Grasshopper does not offer propane-powered mowers, although it did back in the 1970s and ‘80s. Testing and data analysis prompted the company to shift toward diesel. Fuel availability was also an important factor in Grasshopper’s decision to double down on diesel.
Schoenthaler says diesel is sometimes perceived to be bad for the environment. In actuality, a mower burning clean diesel is more ecologically efficient than a mower burning gasoline or propane, he states.
“Considering the same engine size or displacement, the greenhouse gases produced per hour by Grasshopper’s diesel mowers are actually less than those of their gasoline- or propane-powered counterparts,” Schoenthaler says. “All Grasshopper diesel mowers are Tier 4 Final-compliant and require no exhaust after-treatments.”
Diesel engines also produce more torque, Schoenthaler adds. Coupled with an efficient deck design, diesel mowers can deliver a manicured cut at faster speeds while using less fuel per hour. Operators should also look at net cost savings. “Our diesel mowers burn as little as 1 gallon per hour compared to 1.65 for gasoline and 1.8 for propane,” Schoenthaler says.

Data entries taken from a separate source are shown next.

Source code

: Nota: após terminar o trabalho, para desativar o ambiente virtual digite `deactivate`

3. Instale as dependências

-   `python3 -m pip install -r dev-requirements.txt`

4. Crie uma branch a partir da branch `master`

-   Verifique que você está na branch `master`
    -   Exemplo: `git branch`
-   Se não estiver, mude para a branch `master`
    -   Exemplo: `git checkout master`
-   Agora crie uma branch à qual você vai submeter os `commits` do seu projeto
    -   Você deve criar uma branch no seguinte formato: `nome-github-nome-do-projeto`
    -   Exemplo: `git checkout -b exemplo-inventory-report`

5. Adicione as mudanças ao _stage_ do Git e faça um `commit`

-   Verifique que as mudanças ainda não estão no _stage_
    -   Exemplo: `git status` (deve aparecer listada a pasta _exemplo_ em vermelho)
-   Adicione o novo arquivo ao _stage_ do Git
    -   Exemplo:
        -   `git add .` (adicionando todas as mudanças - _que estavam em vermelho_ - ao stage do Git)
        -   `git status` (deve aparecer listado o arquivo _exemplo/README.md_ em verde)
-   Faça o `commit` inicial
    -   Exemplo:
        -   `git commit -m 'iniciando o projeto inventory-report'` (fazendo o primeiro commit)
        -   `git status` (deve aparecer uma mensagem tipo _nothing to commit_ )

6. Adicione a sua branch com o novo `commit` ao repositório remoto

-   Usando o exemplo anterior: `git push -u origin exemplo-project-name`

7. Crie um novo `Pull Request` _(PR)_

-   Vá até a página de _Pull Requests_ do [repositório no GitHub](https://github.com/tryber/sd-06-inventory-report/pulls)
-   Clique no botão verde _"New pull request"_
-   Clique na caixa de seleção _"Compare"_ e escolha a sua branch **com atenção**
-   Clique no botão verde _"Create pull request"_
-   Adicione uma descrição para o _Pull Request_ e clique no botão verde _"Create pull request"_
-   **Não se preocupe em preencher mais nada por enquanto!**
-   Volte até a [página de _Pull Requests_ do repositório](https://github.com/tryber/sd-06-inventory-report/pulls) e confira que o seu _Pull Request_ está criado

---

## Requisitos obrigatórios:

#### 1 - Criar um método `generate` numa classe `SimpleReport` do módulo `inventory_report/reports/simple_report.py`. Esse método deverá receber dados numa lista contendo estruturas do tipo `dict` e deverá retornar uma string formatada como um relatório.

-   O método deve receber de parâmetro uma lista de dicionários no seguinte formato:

Also think about the time it takes to complete a mowing job. “If it takes 70 minutes for a gasoline-powered mower to cut a property that only takes a diesel-powered mower 60 minutes, that’s a 16 percent increase in time. The gasoline-powered mower would actually burn 1.92 gallons of gasoline to do the same job that the diesel mower could do with only 1 gallon of fuel. Plus, this extra 10 minutes, spread out over an eight- to 11-hour day, would also allow an operator to pick up extra jobs and add more revenue to the bottom line each day.”